I haven’t used AWS in the last 5 years. Is IPv6 still somewhat of an issue? I remember some services not supporting it at all and making it impossible to manage as a IPv6-only network.

skywhopper 5 days ago | parent | next [-]

Yeah, it’s still limited, and a few things still require at least a dual stack setup.

1oooqooq 5 days ago | parent | prev | next [-]

gotta milk those ipv4 investment

mdaniel 5 days ago | parent | prev [-]

You'll be glad(sic) to know they have specialized hostnames for IPv6 control plane endpoints, because AAAA records scare the olds https://github.com/aws/aws-cli/blob/2.28.14/awscli/botocore/...

conradludgate 5 days ago | parent | next [-]

We enabled ipv6 for our APIs at work. Nothing broke immediately, but we've had a steady stream of unreachable host errors related to ipv6 since then.

Turns out there're many incorrect implementations of Happy Eyeballs that cancel the ipv4 connection attempts after the timeout, and then switch to trying the AAAA records and subsequently throwing a "Cannot reach host" error. For context, in Happy Eyeballs you're supposed to continue trying both network families in parallel.

This only impacts our customers who live far away from the region they're accessing, however, and there's usually a workaround - in Node you can force the network family to be v4 for instance

donavanm 4 days ago | parent | prev [-]

> because AAAA records scare the olds

No. They break existing customer expectations.

There are heaps of dualstack API endpoints https://docs.aws.amazon.com/general/latest/gr/rande.html#dua... if that's what the client wants.

The amazonaws.com domain endpoints did not introduce ipv6/AAAA directly is (mostly) due to access control. For better or worse there are a lot of "v4 centric" IAM statements, like aws:SourceIp, in identity/resource/bucket policies. Introducing a new v6 value is going to break all of those existing policies with either unexpected DENYs or, worse, ALLOWs. Thats a pretty poor customer experience to unexpectedly break your existing infrastructure or compromise your access control intentions.

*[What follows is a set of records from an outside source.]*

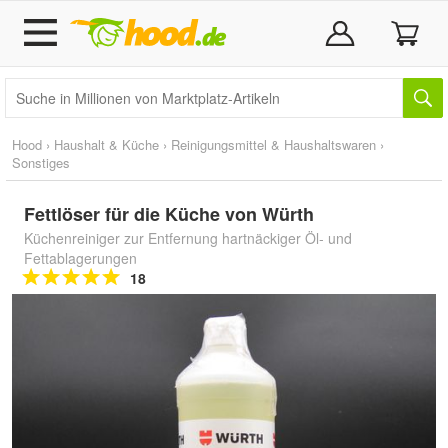
Hood
›
Haushalt & Küche
›
Reinigungsmittel & Haushaltswaren
›
Sonstiges
Fettlöser für die Küche von Würth
Küchenreiniger zur Entfernung hartnäckiger Öl- und
Fettablagerungen
18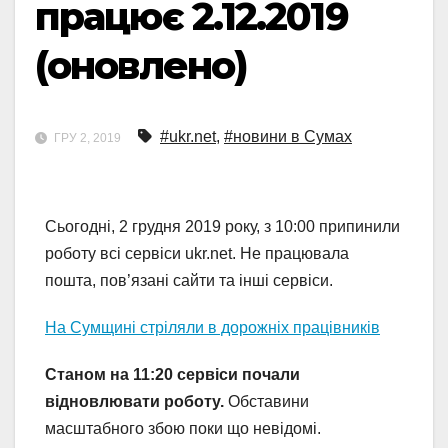
працює 2.12.2019
(оновлено)
#ukr.net
,
#новини в Сумах
ГРУ 2, 2019
Сьогодні, 2 грудня 2019 року, з 10:00 припинили
роботу всі сервіси ukr.net. Не працювала
пошта, пов’язані сайти та інші сервіси.
На Сумщині стріляли в дорожніх працівників
Станом на 11:20 сервіси почали
відновлювати роботу.
Обставини
масштабного збою поки що невідомі.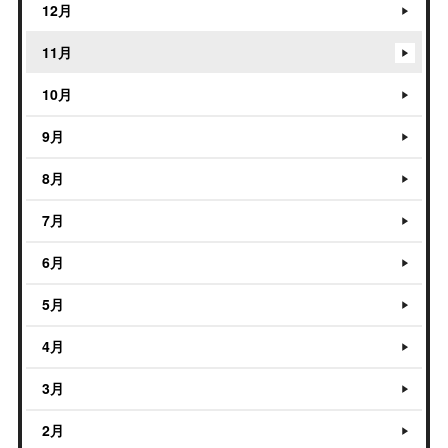
12月
11月
10月
9月
8月
7月
6月
5月
4月
3月
2月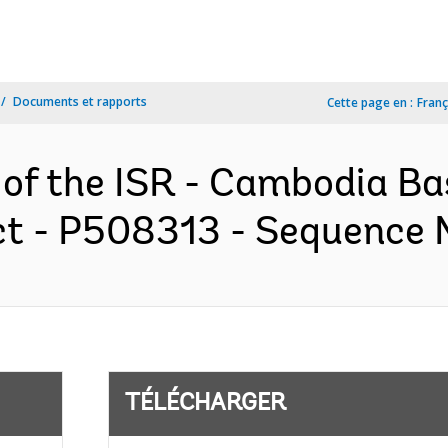
Documents et rapports
Cette page en :
Franç
 of the ISR - Cambodia Ba
 - P508313 - Sequence No
TÉLÉCHARGER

AWS _could_ have audited every potential IAM policy and run a MASSIVE outreach campaign, but something as simple as increasing (opaque!) instance ID length was a multi year effort. And introducing backwards compatibility on a _per policy_ basis is its own infinite security & UX yak shaving exercise as well.

So thats why you have opt-in usage of v6/dualstack in the client/SDK/endpoint name.